A notícia surgiu na quarta-feira [26 agosto] e, de uma maneira ou de outra, não houve órgão de informação que não lhe prestasse a devida atenção. Por vezes, é certo, à notícia não foi reconhecida a suficiente gravidade para se sobrepor ao debate sobre a dramática diferença ontológica entre uma “piscina” e um “poço”... mas, como diria o grande Billy Wilder, “ninguém é perfeito”. Enfim, a favor da sua evidência, a notícia continha um elemento sintomático da bem chamada linguagem fria dos números: 17,1 mil milhões de dólares (contas redondas: 14,7 mil milhões de euros).

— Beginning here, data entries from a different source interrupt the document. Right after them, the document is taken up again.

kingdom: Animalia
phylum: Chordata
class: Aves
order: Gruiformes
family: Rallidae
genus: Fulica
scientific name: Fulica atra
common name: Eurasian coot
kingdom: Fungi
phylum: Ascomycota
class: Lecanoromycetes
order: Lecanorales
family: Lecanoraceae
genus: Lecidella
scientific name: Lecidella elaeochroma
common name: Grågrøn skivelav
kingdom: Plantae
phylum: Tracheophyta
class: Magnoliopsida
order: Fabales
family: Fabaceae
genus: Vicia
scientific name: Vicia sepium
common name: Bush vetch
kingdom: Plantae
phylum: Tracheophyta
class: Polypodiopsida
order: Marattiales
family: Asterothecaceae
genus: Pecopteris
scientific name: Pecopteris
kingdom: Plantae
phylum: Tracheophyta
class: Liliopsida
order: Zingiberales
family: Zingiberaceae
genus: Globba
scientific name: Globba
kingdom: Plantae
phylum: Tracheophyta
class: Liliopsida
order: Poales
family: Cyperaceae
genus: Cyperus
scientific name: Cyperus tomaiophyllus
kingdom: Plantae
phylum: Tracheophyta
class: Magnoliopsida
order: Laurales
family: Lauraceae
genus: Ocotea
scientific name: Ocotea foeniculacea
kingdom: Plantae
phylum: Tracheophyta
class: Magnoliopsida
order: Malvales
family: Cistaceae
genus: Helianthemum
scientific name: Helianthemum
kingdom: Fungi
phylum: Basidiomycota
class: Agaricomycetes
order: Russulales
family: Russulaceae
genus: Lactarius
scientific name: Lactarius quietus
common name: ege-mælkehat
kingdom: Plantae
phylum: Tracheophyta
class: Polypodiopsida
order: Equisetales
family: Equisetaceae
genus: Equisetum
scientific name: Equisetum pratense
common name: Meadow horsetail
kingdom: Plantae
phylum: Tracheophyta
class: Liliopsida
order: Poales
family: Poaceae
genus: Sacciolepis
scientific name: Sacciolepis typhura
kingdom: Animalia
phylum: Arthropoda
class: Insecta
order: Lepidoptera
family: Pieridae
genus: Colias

De onde vem esse dinheiro? E para onde vai? Pois bem, virá dos cofres da Meta, proprietária do Facebook e do Instagram, e decorre do facto de tais produtos da empresa de Mark Zuckerberg terem violado as leis que defendem a “privacidade das crianças” e também as que determinam a “proteção dos consumidores”. A decisão resultou de um processo de julgamento requerido por 47 estados dos EUA. Nas palavras de um artigo do New York Times, assinado por Cecilia Kang e Eli Tan, o acordo agora estabelecido “pode representar um ponto de infleção para a indústria das redes sociais que tem frequentemente escapado ao escrutínio regulatório”, em particular em tudo o que envolve o efeito dos seus produtos no comportamento das crianças.
Entenda-se: qualquer construtor de piscinas a que damos o nome de poços, ou poços que parecem piscinas, pode, em nome do sistema legal de uma sociedade, ser acusado e julgado, eventualmente provando-se alguma forma de responsabilidade que não se adequa às regras desse sistema. Não é isso que está em causa. Do mesmo modo, o facto de alguém utilizar o Facebook (não é o meu caso) ou o Instagram (sim, é o meu caso) não significa que seja preciso dividir o mundo em que vivemos entre fenómenos “puros” e ameaças “impuras” — a não ser que passe a fazer sentido colocar em tribunal o proprietário de cada automóvel por estar a contribuir para a poluição do planeta...
Mark Zuckerberg
Talvez que a minha ironia ofenda alguns leitores, e peço desculpa se for esse o caso. Seja como for, serve-me para acrescentar que não encaro a condenação das práticas do império tecnológico criado por Zuckerberg como um fim em si mesmo — muito menos como o encerramento de um problema. Mal ou bem, não me reconheço na ideologia voluntarista dos esforçados analistas do trânsito citadino que, depois de darem conta da “resolução” de um determinado acidente, rematam dizendo que tudo “voltou à normalidade” — sendo a “normalidade” o caos que todos os dias nos penaliza.
O que está em causa é, simplesmente (enfim, de modo tragicamente complexo), uma questão cultural. Dito de outro modo: os valores culturais induzidos pela ideologia “social” de alguns produtos das modernas tecnologias geraram um universo volátil de muitos milhões, não apenas de dólares, mas também de pessoas. O perverso objectivo é fazê-las acreditar que uma ligação iniciada por polegares ao alto se confunde com um imaculado princípio, não apenas de fazer “amigos”, mas também de construir uma genuína relação social — a ponto de ser implicitamente desvalorizado o sistema de relações (verdadeiramente) sociais que podemos estabelecer com quem nos é próximo por motivos familiares, profissionais ou outros.
Em 2010, um filme de génio intitulado A Rede Social, realizado por David Fincher, demonstrou por A+B a falácia conceptual do Facebook. Agora, anuncia-se para outubro a sua “continuação”, O Veredito Social, com assinatura de Aaron Sorkin (argumentista “oscarizado” do filme de Fincher). Nos respectivos cartazes surgem os rostos dos actores — Jesse Eisenberg e Jeremy Strong — que interpretam a personagem de Zuckerberg; as suas frases definem uma cristalina dialéctica de pensamento: primeiro, “não se arranjam 500 milhões de amigos sem fazer alguns inimigos”; agora, “acabou o tempo de fazermos amigos”.